J’ai retrouvé pendant ces quelques jours à Ljubljana l’ambiance de la prière, des chants et du silence de la communauté de Taizé. Quel que soit l’endroit c’est toujours aussi merveilleux de chanter parmi autant de jeunes. Prier en slovène est une expérience extraordinaire que je ne suis pas prêt d’oublier.

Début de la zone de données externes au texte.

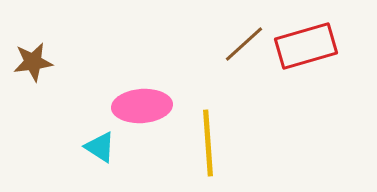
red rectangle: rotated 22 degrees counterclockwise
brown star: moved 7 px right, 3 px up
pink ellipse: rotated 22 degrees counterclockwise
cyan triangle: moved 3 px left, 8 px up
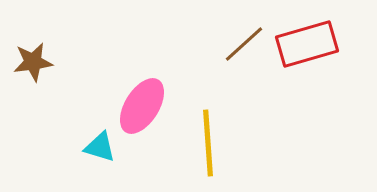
red rectangle: moved 1 px right, 2 px up
pink ellipse: rotated 54 degrees counterclockwise
cyan triangle: rotated 16 degrees counterclockwise
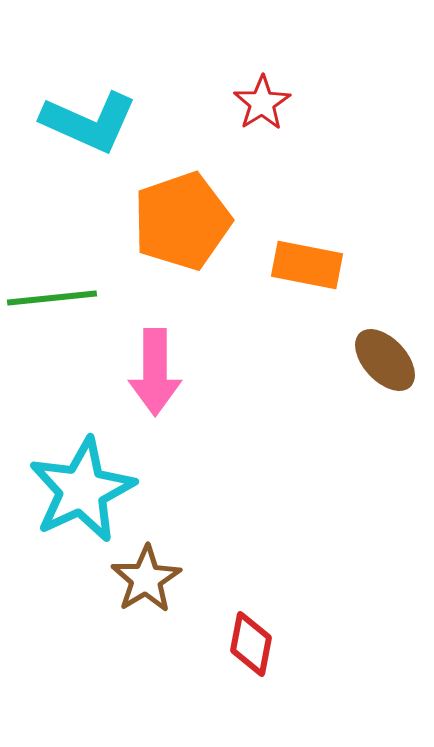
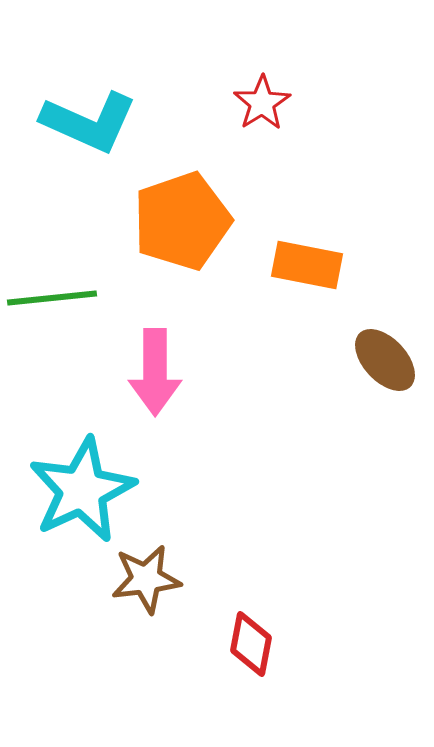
brown star: rotated 24 degrees clockwise
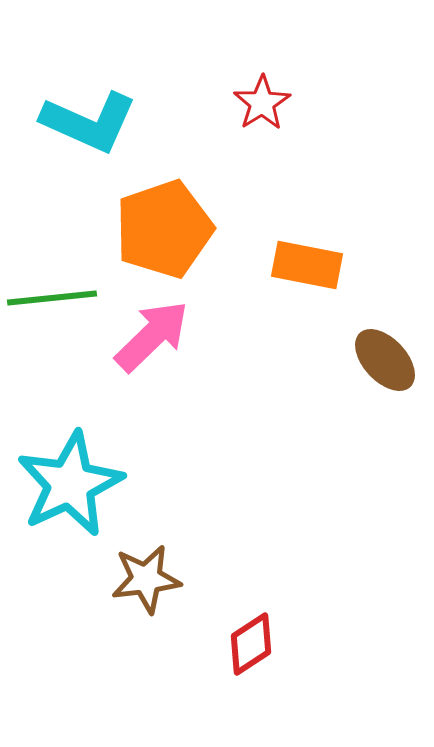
orange pentagon: moved 18 px left, 8 px down
pink arrow: moved 3 px left, 36 px up; rotated 134 degrees counterclockwise
cyan star: moved 12 px left, 6 px up
red diamond: rotated 46 degrees clockwise
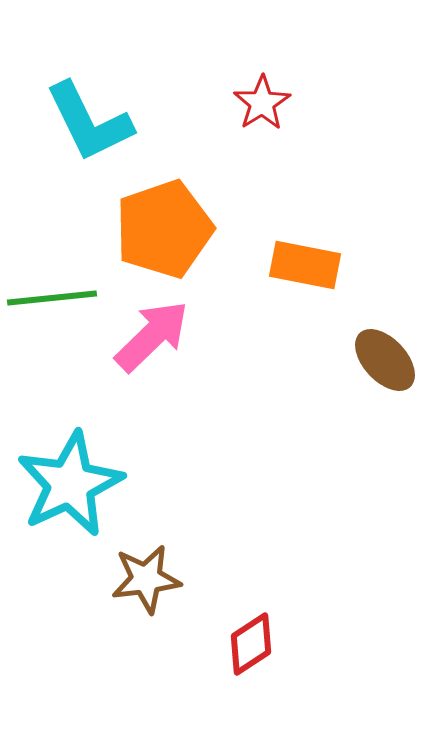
cyan L-shape: rotated 40 degrees clockwise
orange rectangle: moved 2 px left
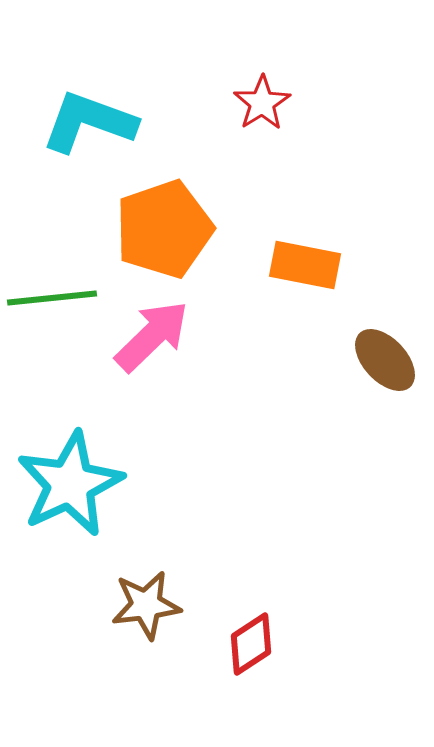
cyan L-shape: rotated 136 degrees clockwise
brown star: moved 26 px down
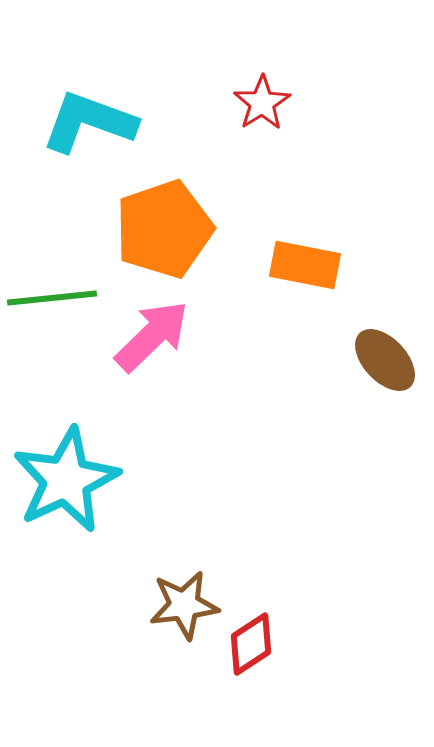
cyan star: moved 4 px left, 4 px up
brown star: moved 38 px right
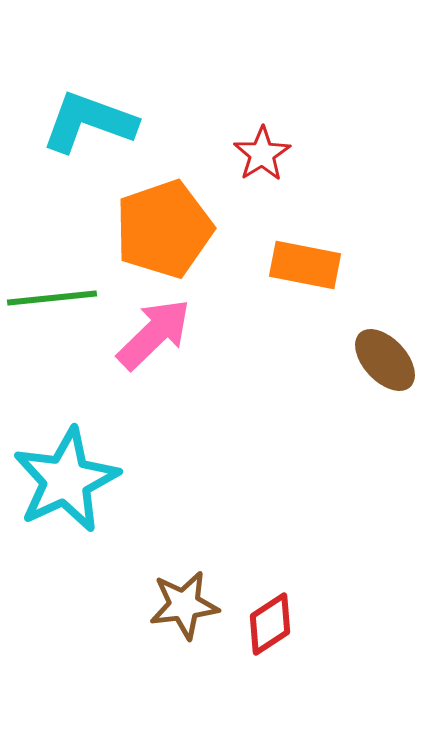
red star: moved 51 px down
pink arrow: moved 2 px right, 2 px up
red diamond: moved 19 px right, 20 px up
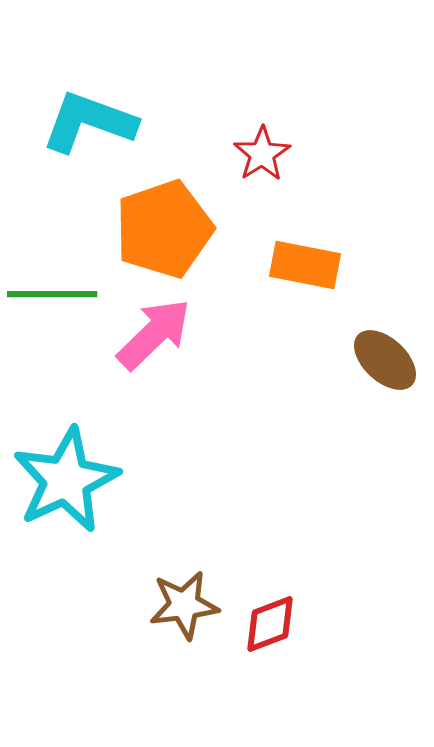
green line: moved 4 px up; rotated 6 degrees clockwise
brown ellipse: rotated 4 degrees counterclockwise
red diamond: rotated 12 degrees clockwise
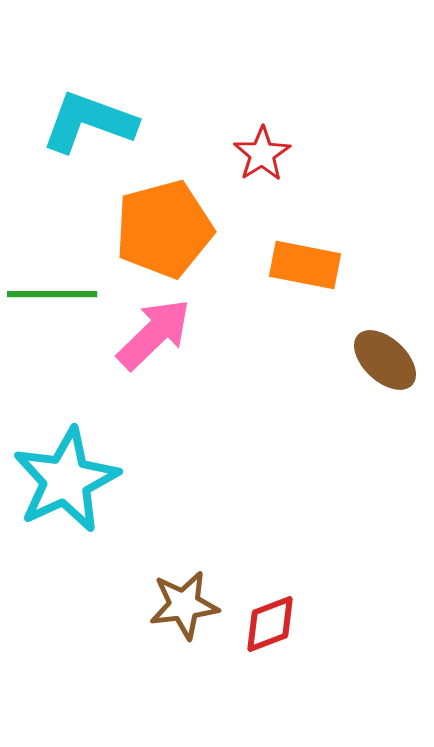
orange pentagon: rotated 4 degrees clockwise
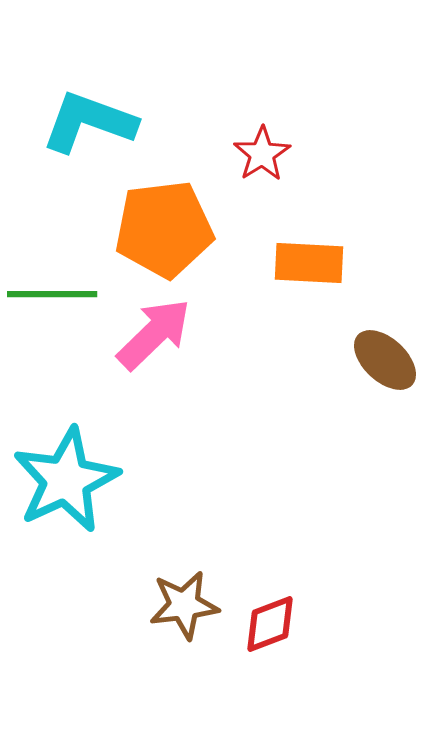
orange pentagon: rotated 8 degrees clockwise
orange rectangle: moved 4 px right, 2 px up; rotated 8 degrees counterclockwise
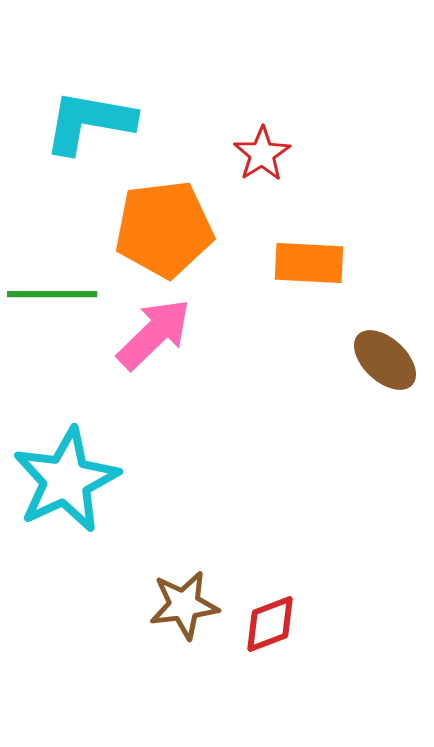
cyan L-shape: rotated 10 degrees counterclockwise
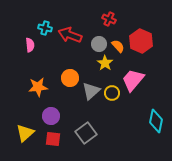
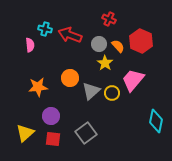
cyan cross: moved 1 px down
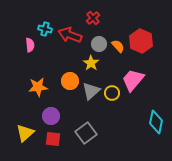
red cross: moved 16 px left, 1 px up; rotated 24 degrees clockwise
yellow star: moved 14 px left
orange circle: moved 3 px down
cyan diamond: moved 1 px down
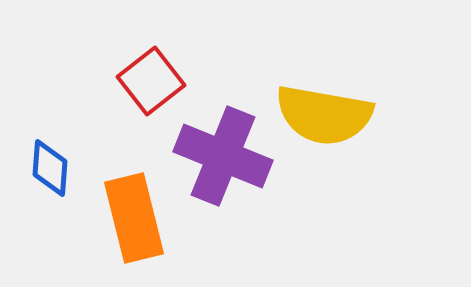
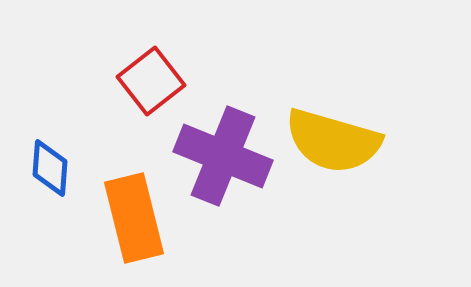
yellow semicircle: moved 9 px right, 26 px down; rotated 6 degrees clockwise
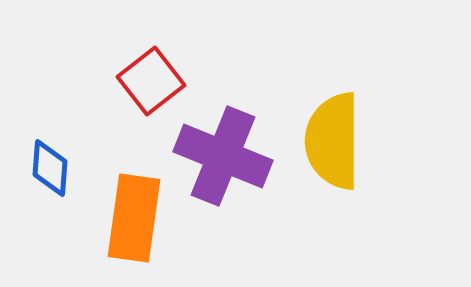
yellow semicircle: rotated 74 degrees clockwise
orange rectangle: rotated 22 degrees clockwise
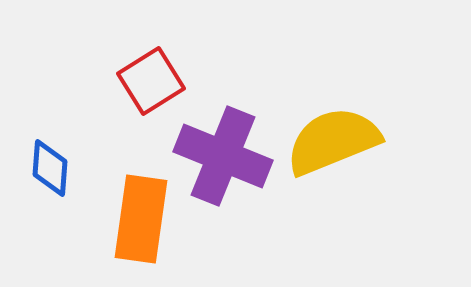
red square: rotated 6 degrees clockwise
yellow semicircle: rotated 68 degrees clockwise
orange rectangle: moved 7 px right, 1 px down
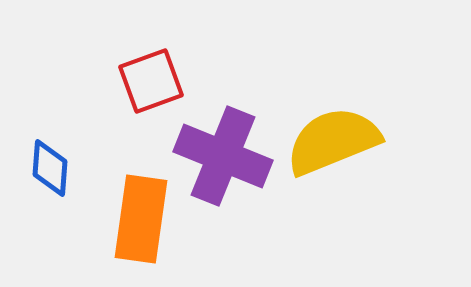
red square: rotated 12 degrees clockwise
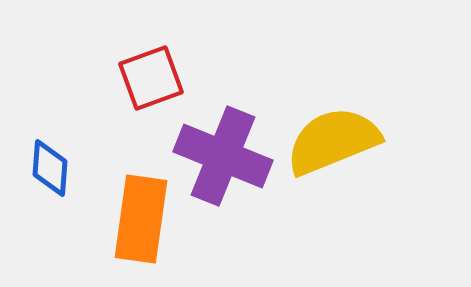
red square: moved 3 px up
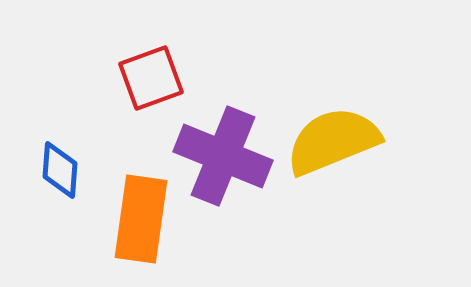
blue diamond: moved 10 px right, 2 px down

Le dernier repas de midi fut partagé dans les paroisses d’accueil, avec les familles et les jeunes. Il était très sympathique de voir les différentes générations échanger autour d’un pique-nique, des enfants aux personnes âgées en passant par des jeunes de différents pays. Au terme de la rencontre, l’archevêque de Ljubljana a accueilli tous les participants dans la cathédrale de la ville pour une dernière prière, puis ce fut le moment de se dire au revoir. Frère Alois en a profité pour remercier de tout cœur les familles et paroisses d’accueil, ainsi que les nombreux jeunes volontaires ayant participé à la rencontre. Valeria, de la Biélorussie, tire cette conclusion de la rencontre :

Au cours de ces jours, j’ai pu penser au mystère et à la joie d’être une communauté en Christ. C’est un mystère, parce que chacun est accepté dans cette communauté comme il est ; la joie, car en faisant partie de ce corps j’ai l’espérance que je ne perdrai pas ceux que je connais et rencontre dans ma vie. Ces journées ont été remplies de nouvelles rencontres et de la joie de vivre ensemble dans l’unité.